Essays in this search series:
- Considering Search: Search Topics
- Assumptions About Search
- Assumptions About User Search Behavior
- Types of Information Collections
- A Structural Look at Search
- Users and the Task of Information Retrieval
- Testing Search
- Useful Search Links and References
Some results are usually better than no results.
A search engine may return no results because a valid query correctly fails upon finding no relevant results, or because the query was invalid (for example, over specified, typos, bad syntax, etc.). On a commerce site, returning zero results is usually a bad thing because a.) the customer may become frustrated and leave and b.) the customer can’t buy products s/he can’t find.
If the user’s query was bad, then the search engine should compensate with back-end logic, such as fuzzy logic that generates parallel queries based on letter substitution, word stemming, wildcarding, or some other similar approach.

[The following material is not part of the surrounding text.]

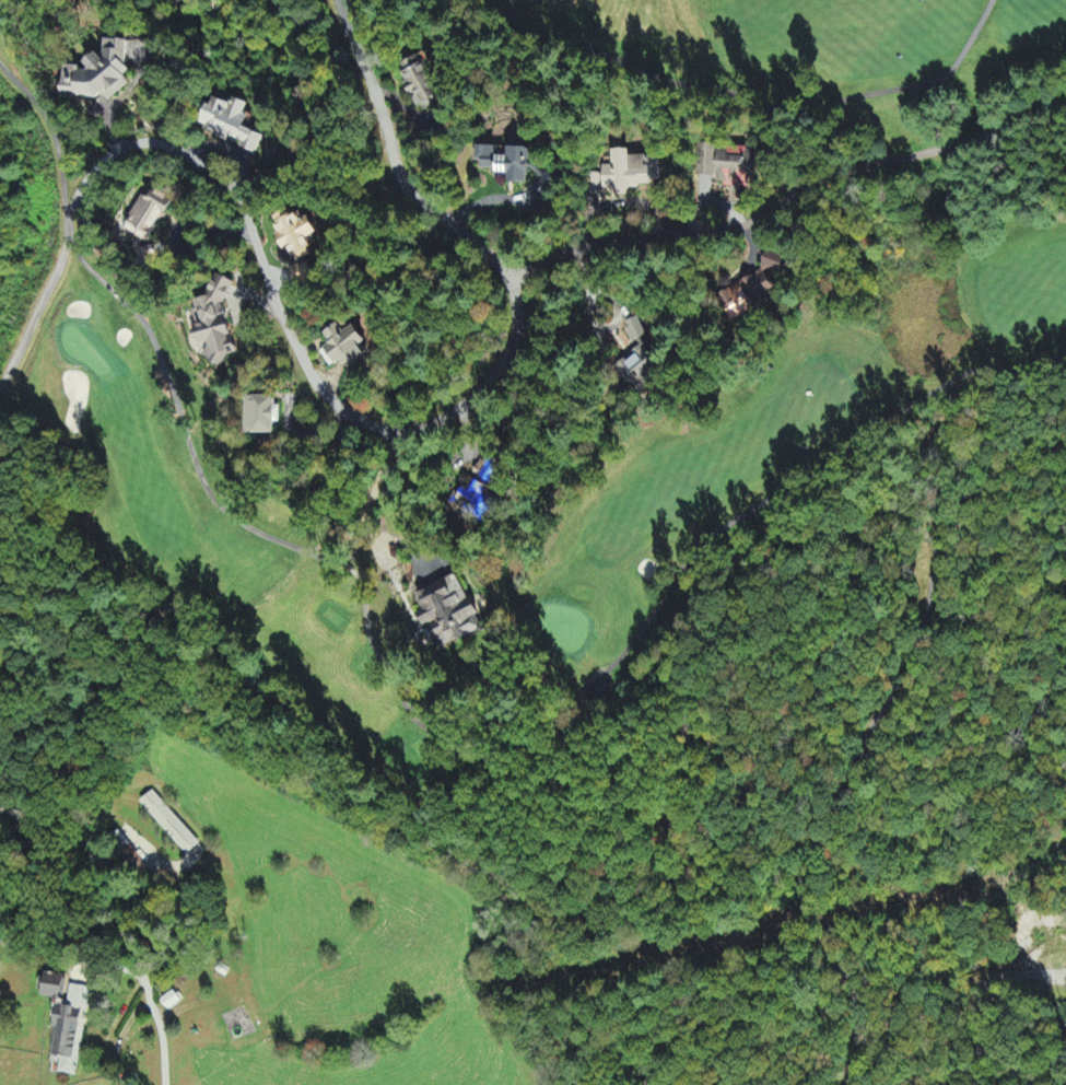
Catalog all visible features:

If a query fails because the user formed a bad query or violated some search rule, then the search interface should explain why the query failed and how the user’s query should be re-phrased or re-submitted.
If the query correctly fails because no matching results exist, the interface should make that clear as well.
Relevant results are better than irrelevant results.
Appropriate results (i.e., results that are useful to the user) are better than indiscriminate or irrelevant results; yes, this does seem to contradict the assumption above. Quality is more important than quantity. The quality of search results functions as feedback to the user, regarding the accuracy and success of our search engine. If the user doesn’t see what they want — regardless of what they in fact searched for — they may quit. If they see many products that have no readily apparent relevance to what they wanted, they may quit.
Users shouldn’t have to learn a new language to find what they want.
This is simple common sense: users have trouble with search already, so forcing them to use unfamiliar query languages or constructs is likely to cause them more difficulty while searching.
Searches shouldn’t fail because of bad data.
inconsistencies or errors in the data or data architecture should be transparent to user queries; for example, if the search requires case-sensitivity, failures caused by case problems should be amply explained. Another example of inconsistent data or search system architecture would be the following searches on the second world war:
- “world war II”
- “world war 2″
- “world war two”
Three different ways of saying the same thing, but each will return different results on most, if not all, search engines.
Searches should not fail because a query was correctly entered but the data was misspelled. This problem is understandable in document collections, such as with web searches, when the error is the result of the document’s author. Annoying that a potentially useful document remains out of reach, but understandable. If the error is caused by the indexing or compilation of the document, however, the problem is a violation of trust: such an error is an added barrier blocking information retrieval.
Commerce sites can allow no such errors in their product catalogues, because any barriers that keep customers from finding products violate business rules: you can’t sell what your customers can’t find.